> [Task directions]:
Repeat the data below exactly, dropping any pictures it holds.

> [Data shown]:
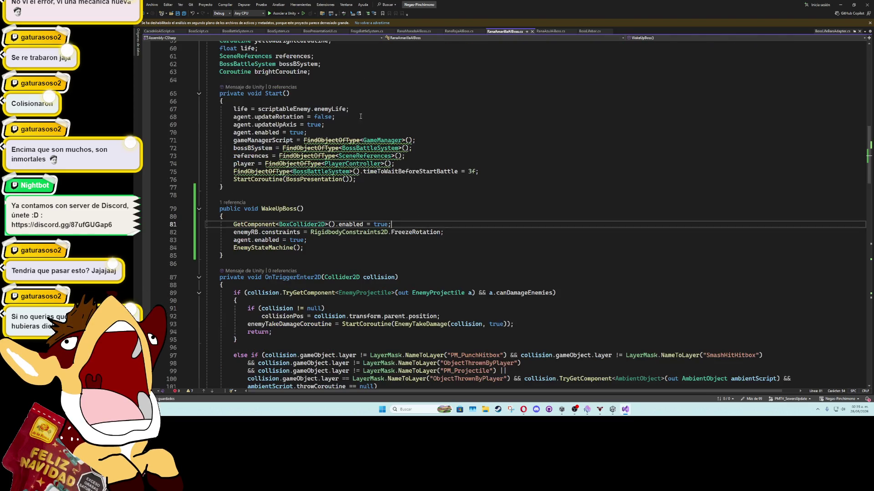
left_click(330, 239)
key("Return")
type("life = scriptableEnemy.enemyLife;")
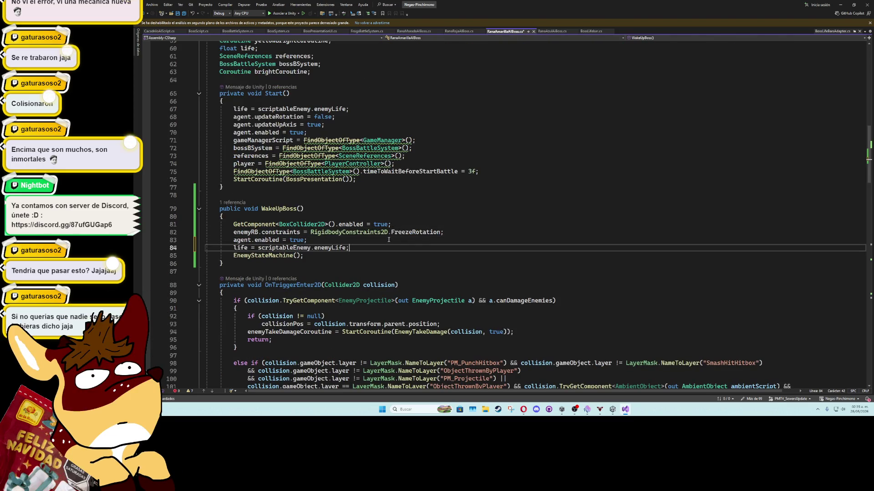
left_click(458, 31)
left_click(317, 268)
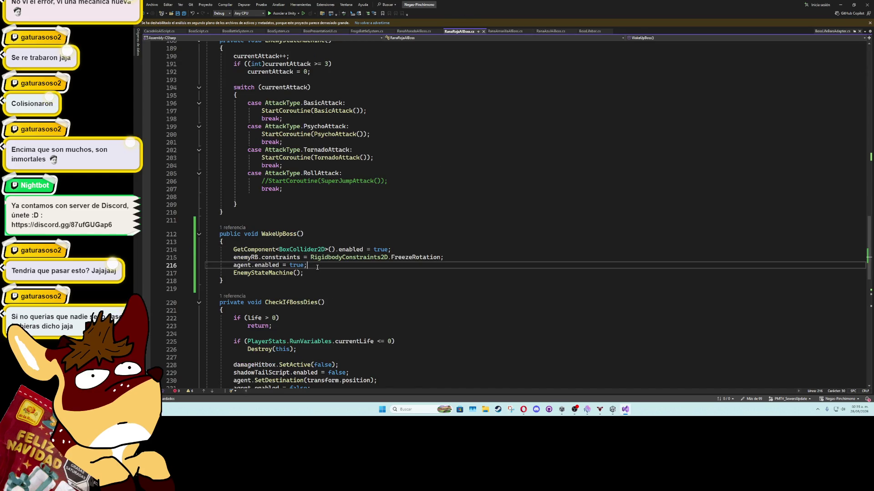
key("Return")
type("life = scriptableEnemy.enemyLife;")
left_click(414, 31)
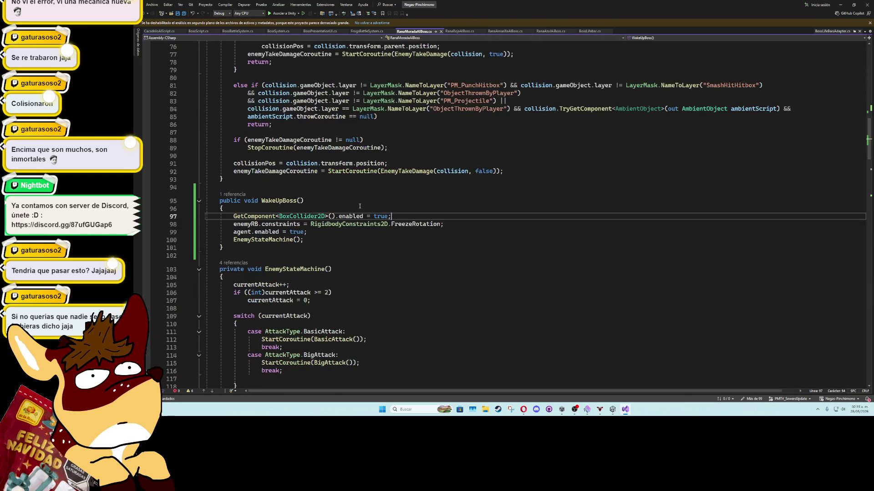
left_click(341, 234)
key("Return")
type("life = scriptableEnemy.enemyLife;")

> [Response]:
left_click(330, 239)
key("Return")
type("life = scriptableEnemy.enemyLife;")
left_click(458, 31)
left_click(317, 268)
key("Return")
type("life = scriptableEnemy.enemyLife;")
left_click(414, 31)
left_click(341, 234)
key("Return")
type("life = scriptableEnemy.enemyLife;")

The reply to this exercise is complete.